Another bit I’d forgotten to mention is the randomized start delay. When you start the oven cooking in Sabbath mode, it randomly delays between 30 and 60 seconds. This smells awfully strongly of a technicality – just because you don’t know exactly when it’s going to turn on doesn’t (to me) mean you’ve any less turned it on.
Disabling an automatic shutoff is one thing, but why set it to turn off lights and icons for setting the temperature while leaving them on for setting a timer?
If you haven’t already, check out the chapter “Is Electricity Fire?” in the book Surely You’re Joking, Mr. Feynman. He talks about the issue with the elevator buttons. In his telling, the issue was that Orthodox Jews can’t “make a fire” on the Sabbath. Feynman told them that no, electricity is not fire, and that if they were concerned about a spark, they could put a capacitor across the switch. For some reason that was less satisfactory, ethically, to them than having a goyim push the buttons for them. Feynman tried to pin them down by questioning the ethics of having someone do something unethical for you, but apparently the question had been discussed for centuries in the Talmud and they had answers to all his objections.
Wait, I thought that there was also a prohibition on having anyone in one’s house (say, servants) do any work either. Since an elevator operator would be a (temporary) servant, wouldn’t this count?
If I recall Feynman’s words correctly, the rabbinical students he was arguing with went “twist, turn, twist, and they were free!”. He doesn’t go into the moral reasoning. He leaves the impression that he was unable to counter their sophistry but at the same time remained of the opinion that the whole thing was silly. I’m not sure if I think the whole thing was silly, but I’m sure Feynman did.

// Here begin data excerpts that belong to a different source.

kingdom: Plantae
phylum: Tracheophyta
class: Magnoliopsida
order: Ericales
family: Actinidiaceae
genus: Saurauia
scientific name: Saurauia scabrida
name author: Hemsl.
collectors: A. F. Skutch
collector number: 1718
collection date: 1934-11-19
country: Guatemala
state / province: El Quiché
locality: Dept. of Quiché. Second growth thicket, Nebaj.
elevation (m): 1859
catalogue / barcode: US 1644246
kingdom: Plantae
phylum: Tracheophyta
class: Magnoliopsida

Does it really matter? From an anthropologist’s view, one of the functions of such rules is to maintain a certain amount of cohesiveness in a group and distinguish themselves from others. In older times the Sabbath would have been your only day off work, and Sabbath rules make it harder to spend those days causing trouble and getting involved with people in other communities. Complicated interpretations of the rules still serve the same function, and a Jew who tapes down the fridge door light on Friday is still more likely to be religious twenty years later (and have kids who grow up to be religious) than the one who doesn’t.